Rejet de greffe traitements

De nos jours, on peut greffer à peu près n'importe quoi : de la greffe de moelle osseuse en passant par la greffe des cheveux, des cellules sanguines, du coeur, de la cornée, des cartilages, des os, des reins, etc. Cette
liste est loin d'être exhaustive.

De très sérieuses recherches, actuellement menées sur des rats, afin de mettre au point une greffe de neurones, laissent entrevoir de grands espoirs pour les paraplégiques. Mais si les premières tentatives de greffes remontent au XVIIe siècle, le problème majeur rencontré par les chirurgiens fut toujours le phénomène du rejet. En effet, le corps du receveur se défend naturellement contre le greffon, un peu comme il le ferait pour contrer une infection. Il se produit alors une réaction immunitaire au cours de laquelle les lymphocytes T, les antigènes et les anticorps vont se mobiliser pour organiser le rejet de l'intrus en le détruisant purement et simplement. Heureusement, la découverte des proprietes immuno-suppressives de la ciclosporine, cette substance extraite d'un champignon en 1972, a rendu possible les greffes à grande échelle.

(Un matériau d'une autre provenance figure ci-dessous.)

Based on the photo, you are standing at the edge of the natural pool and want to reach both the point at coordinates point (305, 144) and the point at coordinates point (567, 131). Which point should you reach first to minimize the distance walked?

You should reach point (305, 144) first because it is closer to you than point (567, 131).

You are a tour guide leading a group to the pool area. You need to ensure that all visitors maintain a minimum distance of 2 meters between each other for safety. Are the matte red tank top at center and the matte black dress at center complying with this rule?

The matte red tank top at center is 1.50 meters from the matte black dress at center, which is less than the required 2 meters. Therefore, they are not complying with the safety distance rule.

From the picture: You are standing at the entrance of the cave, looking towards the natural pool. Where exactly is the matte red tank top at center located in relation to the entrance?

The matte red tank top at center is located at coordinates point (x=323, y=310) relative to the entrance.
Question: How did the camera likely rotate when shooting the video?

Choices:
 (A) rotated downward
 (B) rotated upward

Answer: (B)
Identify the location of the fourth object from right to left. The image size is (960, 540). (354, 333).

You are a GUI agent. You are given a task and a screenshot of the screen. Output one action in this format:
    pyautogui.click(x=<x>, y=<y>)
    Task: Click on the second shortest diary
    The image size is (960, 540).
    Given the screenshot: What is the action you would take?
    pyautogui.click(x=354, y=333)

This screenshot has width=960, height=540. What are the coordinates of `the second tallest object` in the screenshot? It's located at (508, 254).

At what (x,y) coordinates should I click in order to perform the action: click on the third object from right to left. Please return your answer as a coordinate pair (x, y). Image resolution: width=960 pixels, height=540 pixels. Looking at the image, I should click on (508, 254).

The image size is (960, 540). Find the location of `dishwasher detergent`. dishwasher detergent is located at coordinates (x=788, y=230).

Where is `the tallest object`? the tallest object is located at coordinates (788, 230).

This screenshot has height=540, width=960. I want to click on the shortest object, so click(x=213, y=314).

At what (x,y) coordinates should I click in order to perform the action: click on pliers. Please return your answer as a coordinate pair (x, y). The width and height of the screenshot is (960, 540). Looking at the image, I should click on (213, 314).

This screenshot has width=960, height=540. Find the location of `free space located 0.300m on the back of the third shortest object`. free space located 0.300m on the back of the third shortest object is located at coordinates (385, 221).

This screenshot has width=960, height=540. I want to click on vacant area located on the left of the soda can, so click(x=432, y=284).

On distingue 3 types de rejets de greffe consécutifs à une transplantation : Le rejet suraigu, foudroyant puisqu'il apparaît presque immédiatement après la transplantation. Les vaisseaux sont bloqués et privent ainsi le greffon de l'irrigation nécessaire à sa survie et à sa bonne tenue. Le rejet aigu se manifeste au bout de quatre jours environ. Le greffon est envahi par des cellules tueuses et un traitement est indispensable afin d'en contrecarrer les effets néfastes. Puis, finalement, le rejet chronique est la première cause de l'échec d'une greffe. Il survient progressivement, s'installant au fil du temps pour aboutir à la perte totale de la fonction de l'organe transplanté. On prévient les rejets par un traitement médicamenteux à base de produits immuno-suppresseurs et surtout, par une bonne analyse de la compatibilité entre le donneur de greffe et le receveur, sans quoi toute transplantation serait vaine.

Des centres de greffe s'occupent de la gestion des organes disponibles et s'assurent que les conditions de greffes soient optimales. Il n'en reste pas moins le problème de la pénurie d'organes, mais cela constitue un autre débat.